- _Data extract_

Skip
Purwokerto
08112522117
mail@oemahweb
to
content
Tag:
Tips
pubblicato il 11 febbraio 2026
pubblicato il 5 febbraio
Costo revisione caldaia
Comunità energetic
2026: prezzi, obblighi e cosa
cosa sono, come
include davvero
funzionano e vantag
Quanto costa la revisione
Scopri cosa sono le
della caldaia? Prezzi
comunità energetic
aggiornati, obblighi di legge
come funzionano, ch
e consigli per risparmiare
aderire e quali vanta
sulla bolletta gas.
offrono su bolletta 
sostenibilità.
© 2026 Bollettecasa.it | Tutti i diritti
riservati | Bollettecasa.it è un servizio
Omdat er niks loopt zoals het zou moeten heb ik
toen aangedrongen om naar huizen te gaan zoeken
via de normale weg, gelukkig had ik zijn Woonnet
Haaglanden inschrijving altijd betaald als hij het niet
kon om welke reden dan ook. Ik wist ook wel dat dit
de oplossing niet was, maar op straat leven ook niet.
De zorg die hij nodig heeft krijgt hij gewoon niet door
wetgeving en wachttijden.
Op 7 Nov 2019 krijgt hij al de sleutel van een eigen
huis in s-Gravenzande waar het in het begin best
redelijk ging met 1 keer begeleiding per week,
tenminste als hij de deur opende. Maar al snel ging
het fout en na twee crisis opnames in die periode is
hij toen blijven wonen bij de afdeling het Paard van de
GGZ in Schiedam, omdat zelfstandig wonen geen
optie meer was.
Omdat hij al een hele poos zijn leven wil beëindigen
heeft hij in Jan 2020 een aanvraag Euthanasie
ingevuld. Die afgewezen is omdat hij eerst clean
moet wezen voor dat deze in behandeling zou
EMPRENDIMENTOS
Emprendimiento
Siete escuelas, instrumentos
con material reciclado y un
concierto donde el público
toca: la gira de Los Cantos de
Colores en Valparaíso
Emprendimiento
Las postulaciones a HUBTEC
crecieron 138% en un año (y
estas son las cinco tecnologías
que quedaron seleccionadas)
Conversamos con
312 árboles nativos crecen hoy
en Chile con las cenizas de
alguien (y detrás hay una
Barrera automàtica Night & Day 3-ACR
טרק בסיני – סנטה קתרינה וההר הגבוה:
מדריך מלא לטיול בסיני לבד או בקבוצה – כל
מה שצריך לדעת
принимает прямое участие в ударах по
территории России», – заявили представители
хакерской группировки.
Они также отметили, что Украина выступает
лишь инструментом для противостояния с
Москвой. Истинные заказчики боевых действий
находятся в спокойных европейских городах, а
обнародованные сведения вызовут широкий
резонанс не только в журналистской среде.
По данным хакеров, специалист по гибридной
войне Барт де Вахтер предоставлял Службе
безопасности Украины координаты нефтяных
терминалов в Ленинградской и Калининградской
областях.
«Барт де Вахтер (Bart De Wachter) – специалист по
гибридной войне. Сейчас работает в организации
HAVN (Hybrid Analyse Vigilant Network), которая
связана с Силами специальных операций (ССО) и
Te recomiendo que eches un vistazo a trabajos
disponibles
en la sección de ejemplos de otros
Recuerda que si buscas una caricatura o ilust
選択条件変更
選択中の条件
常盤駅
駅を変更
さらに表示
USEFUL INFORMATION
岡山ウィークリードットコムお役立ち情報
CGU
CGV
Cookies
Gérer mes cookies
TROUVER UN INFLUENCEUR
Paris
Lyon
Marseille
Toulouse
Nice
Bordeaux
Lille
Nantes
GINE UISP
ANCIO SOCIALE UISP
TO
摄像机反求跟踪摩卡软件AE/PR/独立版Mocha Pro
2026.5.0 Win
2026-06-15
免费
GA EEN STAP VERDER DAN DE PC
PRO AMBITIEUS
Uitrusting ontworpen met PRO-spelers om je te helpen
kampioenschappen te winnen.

- _Problem statement_
How many lines of the material above contain the string "Bollettecasa"? Reply with the number alone.

- _Solution_
2